Latinoamérica es constantemente explotada por el capital y las múltiples dimensiones culturales que tiene son también aplastadas y separadas para obligarlas a convertirse en otra cosa, en algo que no son. Tiene que ver con llevarlas a un modelo que no es propio, es ajeno, y esa es la relación colonial que tenemos con estos pueblos: no entender sus múltiples dimensiones, sino querer convertirlos en otra cosa.
Actuamos como una suerte de misioneros; no de forma pacífica o discursiva, sino que con componentes sumamente violentos. La forma en la que los pueblos originarios hoy son obligados a incorporar y adoptar un modelo ajeno —el modelo del capital— es tremendamente violenta.
— ¿Por ejemplo?
— Indígenas siendo asesinados en Mato Grosso do Sul por la expansión del agronegocio. En Mato Grosso, capital de la soja, más de la mitad de la tierra cultivable está en manos de menos del 1% de los terratenientes. Hablamos de grandes latifundistas que están plantando soja y destruyéndolo todo. Otro ejemplo es el conflicto en tierras indígenas Yanomami, donde el crimen organizado extrae miles de kilos de oro con un valor elevadísimo en el mercado. Los territorios están completamente invadidos y controlados por estos grupos criminales armados, las mujeres son violadas y hay desnutrición infantil y una gran epidemia de malaria, porque la deforestación favorece su propagación.
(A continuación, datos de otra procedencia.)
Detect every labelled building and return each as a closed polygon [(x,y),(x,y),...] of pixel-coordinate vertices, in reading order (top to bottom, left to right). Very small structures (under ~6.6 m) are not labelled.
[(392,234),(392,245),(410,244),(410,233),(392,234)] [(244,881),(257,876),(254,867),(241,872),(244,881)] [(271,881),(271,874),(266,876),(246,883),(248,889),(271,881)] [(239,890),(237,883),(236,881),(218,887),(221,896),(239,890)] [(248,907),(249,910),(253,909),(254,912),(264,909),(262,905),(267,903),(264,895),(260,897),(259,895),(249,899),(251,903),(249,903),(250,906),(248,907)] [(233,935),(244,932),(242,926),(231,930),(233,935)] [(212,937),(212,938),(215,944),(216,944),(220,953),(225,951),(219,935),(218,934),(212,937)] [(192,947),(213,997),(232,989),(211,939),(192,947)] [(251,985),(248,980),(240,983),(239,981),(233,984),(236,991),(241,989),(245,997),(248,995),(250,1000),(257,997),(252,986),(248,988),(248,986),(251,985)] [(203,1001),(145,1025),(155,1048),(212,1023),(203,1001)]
Y no es fácil para la Policía ni para el Ministerio de Ambiente o cualquier otro ente de Brasil acceder a este territorio. Son alrededor de 40.000 invasores dentro de un territorio indígena y eso está pasando ahora mismo, mientras hablamos.
— ¿Qué ha aprendido de cómo se vinculan estos pueblos nativos con la naturaleza?
— Se trata de otras propuestas de ser y estar, no solo sobre el territorio, sino con el territorio. En Brasil hay 305 pueblos indígenas identificados que hablan aproximadamente 170 lenguas diferentes. Cada lengua es una forma de entender el mundo, de explicarlo, de nombrarlo. Por ejemplo, para el pueblo indígena Wayúu, que vive entre Colombia y Venezuela, la palabra ‘frontera’ no existe, pero cada vez que pasan la frontera es un gran problema porque en un lugar son unos y en otro, son otros. Entonces, esta diversidad y multiplicidad de pueblos indígenas trae consigo diferentes formas de ser y estar con la tierra. Y si hay algo que he aprendido es que la historia que nosotros nos contamos es apenas una de las numerosas historias que nos hacen quienes somos.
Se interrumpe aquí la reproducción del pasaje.